SUNY Plattsburgh’s Center for Earth and Environmental Science has just announced a new graduate study option.

The Professional Science Master’s in Environmental Science study option provides training in leadership/business skills, as well as in-depth science coursework, so that graduates may pursue more advanced careers in environmental agencies or private industry.

Hands-on Environmental Experience

The 30-credit hour study option requires internship experience with partners like the New York State Department of Environmental Conservation and the Adirondack Park Agency, as well as with private industry.

Students must take nine credit hours in leadership skills and 15 in graduate science coursework (biology and environmental science) in addition to six internship credits.
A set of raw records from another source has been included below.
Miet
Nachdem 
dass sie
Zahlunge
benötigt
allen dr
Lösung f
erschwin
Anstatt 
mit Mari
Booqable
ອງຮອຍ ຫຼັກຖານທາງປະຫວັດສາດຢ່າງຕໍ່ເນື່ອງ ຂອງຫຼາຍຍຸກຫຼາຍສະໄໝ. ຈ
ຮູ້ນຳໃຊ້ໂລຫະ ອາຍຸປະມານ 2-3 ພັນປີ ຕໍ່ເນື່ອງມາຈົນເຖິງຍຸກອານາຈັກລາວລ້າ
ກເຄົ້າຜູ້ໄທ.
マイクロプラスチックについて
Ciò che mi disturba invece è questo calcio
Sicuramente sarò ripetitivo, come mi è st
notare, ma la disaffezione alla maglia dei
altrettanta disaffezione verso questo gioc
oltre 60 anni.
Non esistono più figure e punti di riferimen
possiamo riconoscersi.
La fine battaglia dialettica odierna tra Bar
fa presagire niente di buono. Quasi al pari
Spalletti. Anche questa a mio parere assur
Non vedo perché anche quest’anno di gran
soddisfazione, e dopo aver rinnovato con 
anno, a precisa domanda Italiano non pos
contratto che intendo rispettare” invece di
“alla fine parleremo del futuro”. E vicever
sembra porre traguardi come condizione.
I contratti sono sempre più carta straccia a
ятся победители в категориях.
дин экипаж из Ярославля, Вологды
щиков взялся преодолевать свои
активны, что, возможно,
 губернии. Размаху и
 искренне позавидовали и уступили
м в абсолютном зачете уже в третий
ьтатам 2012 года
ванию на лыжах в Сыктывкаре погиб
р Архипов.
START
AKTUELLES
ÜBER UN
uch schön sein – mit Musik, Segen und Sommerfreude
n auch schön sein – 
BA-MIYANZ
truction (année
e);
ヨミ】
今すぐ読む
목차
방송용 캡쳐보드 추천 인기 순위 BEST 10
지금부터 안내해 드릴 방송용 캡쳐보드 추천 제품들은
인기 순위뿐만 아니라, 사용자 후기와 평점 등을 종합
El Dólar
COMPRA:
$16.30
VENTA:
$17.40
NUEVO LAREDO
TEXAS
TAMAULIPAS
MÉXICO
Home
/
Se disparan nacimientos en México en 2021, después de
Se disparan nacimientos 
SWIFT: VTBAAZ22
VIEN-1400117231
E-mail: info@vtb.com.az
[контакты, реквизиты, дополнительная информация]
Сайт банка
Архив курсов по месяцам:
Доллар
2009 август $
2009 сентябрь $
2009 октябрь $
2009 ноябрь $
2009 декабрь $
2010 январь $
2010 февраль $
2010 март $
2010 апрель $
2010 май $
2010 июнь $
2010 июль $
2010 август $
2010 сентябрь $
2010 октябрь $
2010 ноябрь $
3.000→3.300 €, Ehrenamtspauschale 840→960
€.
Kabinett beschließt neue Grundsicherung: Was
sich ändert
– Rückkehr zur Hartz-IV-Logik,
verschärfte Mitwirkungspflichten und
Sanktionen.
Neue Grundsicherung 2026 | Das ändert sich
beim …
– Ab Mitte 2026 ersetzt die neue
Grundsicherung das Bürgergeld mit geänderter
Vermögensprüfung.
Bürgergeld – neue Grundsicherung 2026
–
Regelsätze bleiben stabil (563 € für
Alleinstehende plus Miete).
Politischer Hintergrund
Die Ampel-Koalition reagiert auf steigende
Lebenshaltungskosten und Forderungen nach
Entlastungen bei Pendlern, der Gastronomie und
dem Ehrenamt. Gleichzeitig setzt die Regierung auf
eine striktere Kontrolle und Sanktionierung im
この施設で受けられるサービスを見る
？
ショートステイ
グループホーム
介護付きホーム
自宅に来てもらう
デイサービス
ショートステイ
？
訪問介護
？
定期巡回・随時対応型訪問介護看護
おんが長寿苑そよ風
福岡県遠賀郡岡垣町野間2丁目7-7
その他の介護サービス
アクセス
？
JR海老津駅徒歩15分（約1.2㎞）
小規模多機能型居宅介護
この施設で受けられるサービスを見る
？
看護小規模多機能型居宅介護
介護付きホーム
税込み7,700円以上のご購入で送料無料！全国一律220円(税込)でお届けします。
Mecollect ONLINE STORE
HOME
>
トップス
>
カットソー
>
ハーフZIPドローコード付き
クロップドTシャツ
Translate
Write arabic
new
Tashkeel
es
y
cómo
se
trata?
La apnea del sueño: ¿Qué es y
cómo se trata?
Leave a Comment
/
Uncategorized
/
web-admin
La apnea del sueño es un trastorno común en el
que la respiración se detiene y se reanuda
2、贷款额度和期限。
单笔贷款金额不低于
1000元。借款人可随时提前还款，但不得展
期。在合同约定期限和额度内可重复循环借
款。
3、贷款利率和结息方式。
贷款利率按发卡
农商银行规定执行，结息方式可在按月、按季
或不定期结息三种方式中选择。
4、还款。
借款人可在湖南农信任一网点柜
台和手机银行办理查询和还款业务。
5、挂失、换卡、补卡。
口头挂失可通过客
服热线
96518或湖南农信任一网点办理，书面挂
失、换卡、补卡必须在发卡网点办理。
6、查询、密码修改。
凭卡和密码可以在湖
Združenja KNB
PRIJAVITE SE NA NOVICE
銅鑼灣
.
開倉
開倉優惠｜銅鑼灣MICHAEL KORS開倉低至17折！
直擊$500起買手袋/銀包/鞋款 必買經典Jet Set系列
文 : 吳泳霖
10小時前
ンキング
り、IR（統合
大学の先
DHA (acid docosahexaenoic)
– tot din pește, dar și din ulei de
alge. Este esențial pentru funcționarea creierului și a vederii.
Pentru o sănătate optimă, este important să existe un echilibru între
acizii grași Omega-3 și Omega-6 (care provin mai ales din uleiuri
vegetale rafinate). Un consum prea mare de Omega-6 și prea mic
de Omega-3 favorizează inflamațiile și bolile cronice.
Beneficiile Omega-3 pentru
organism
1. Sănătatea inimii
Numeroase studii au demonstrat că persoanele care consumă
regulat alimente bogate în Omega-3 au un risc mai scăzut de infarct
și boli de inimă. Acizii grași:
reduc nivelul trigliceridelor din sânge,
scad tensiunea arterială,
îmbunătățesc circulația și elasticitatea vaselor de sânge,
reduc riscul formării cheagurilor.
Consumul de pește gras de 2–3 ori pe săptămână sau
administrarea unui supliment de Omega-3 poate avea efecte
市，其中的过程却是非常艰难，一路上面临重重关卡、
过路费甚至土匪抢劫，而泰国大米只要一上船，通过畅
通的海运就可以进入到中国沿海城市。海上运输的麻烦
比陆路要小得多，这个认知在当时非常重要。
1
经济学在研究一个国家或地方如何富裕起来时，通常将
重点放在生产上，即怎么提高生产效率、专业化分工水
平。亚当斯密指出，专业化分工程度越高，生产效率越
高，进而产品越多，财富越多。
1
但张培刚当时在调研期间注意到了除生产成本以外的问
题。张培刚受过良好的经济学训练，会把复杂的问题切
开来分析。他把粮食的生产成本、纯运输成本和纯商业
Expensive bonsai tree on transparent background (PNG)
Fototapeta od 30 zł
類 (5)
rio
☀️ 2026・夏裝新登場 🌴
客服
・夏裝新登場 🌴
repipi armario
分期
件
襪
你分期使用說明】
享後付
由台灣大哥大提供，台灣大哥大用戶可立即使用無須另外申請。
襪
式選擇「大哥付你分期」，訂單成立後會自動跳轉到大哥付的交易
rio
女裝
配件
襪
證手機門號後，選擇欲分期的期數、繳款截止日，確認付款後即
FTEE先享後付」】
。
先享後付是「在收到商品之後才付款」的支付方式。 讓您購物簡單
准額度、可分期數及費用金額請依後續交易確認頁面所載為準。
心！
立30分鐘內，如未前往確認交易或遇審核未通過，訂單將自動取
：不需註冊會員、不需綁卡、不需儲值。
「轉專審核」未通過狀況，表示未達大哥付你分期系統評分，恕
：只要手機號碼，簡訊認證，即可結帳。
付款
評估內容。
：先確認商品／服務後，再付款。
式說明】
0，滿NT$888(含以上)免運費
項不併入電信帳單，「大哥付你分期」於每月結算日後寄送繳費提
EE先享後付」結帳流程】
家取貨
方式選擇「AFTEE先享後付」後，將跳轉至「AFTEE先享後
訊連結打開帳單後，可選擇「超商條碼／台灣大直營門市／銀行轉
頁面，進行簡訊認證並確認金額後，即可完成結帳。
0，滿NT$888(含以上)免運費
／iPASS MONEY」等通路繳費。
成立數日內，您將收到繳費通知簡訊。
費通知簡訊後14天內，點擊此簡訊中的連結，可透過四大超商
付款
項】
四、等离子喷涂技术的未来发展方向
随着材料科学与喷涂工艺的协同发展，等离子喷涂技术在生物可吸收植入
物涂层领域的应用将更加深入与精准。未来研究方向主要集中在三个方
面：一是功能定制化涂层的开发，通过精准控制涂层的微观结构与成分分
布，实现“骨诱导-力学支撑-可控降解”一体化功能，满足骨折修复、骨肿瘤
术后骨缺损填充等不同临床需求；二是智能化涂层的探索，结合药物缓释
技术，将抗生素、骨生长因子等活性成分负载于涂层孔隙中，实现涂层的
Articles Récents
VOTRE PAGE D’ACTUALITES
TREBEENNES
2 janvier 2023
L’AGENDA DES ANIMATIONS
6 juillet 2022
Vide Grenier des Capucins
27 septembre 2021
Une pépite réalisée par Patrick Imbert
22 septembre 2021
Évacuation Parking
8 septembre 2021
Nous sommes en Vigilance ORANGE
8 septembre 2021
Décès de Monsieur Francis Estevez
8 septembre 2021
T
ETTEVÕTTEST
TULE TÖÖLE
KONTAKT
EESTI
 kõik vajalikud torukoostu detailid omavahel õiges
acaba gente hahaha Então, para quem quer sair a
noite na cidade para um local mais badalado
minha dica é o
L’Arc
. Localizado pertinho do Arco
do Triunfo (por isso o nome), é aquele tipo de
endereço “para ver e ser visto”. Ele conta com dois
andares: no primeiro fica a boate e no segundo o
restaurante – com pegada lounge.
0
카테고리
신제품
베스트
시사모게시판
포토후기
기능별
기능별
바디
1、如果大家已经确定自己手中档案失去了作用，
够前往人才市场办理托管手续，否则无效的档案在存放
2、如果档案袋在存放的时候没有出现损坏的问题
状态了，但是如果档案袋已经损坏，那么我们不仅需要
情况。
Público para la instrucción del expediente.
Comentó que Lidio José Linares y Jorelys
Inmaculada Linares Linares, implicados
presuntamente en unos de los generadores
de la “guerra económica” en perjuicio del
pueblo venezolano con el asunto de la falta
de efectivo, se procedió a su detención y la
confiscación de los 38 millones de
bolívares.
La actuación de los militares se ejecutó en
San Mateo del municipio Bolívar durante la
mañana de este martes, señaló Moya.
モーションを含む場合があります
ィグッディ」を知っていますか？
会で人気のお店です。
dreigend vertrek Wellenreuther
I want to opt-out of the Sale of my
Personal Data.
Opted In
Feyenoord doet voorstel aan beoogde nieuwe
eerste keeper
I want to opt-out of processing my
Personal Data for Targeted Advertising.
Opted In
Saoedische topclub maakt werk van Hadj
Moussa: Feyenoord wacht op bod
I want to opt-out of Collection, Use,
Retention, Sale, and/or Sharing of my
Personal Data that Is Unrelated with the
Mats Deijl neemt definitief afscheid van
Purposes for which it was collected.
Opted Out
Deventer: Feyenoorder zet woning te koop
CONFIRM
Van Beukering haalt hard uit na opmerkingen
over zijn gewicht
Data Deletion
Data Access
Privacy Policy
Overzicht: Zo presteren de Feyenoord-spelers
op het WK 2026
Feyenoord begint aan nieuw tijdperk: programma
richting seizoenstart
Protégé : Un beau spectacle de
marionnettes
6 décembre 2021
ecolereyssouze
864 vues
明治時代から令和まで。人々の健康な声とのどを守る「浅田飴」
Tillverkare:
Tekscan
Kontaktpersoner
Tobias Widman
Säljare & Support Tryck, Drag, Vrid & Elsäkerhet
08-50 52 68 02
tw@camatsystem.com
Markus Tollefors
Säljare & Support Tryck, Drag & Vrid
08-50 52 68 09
Requirements for entry include:

  • A baccalaureate degree in a science discipline from an accredited higher education institution, as evidenced by an official transcript.
  • A minimum undergraduate grade point average of 3.0 on a 4.0 grading scale.
  • Satisfactory performance on the general portion of the GRE graduate school entry exam.
  • Three letters of recommendation indicating the candidate's ability and suitability to pursue graduate studies.
  • A completed four-page application for graduate study.
  • A statement of purpose, indicating why the candidate is interested in this graduate program.

Natural Resources Allow for Unique Experiences

SUNY Plattsburgh is situated near Lake Champlain and the Adirondack Park — the largest state-level protected area in the United States. Students at the college also have access to the William H. Miner Institute, an 8,600-acre “lab” of farmland and Adirondack wilderness

"These natural resources allow the college to offer unique experiences to environmental science students," said Department Chair Robert Fuller. "In addition, the college has a faculty-to-student ratio of 16 to one, helping to ensure that students receive personal attention they need from their teachers, 90 percent of whom, hold the highest degree in their field."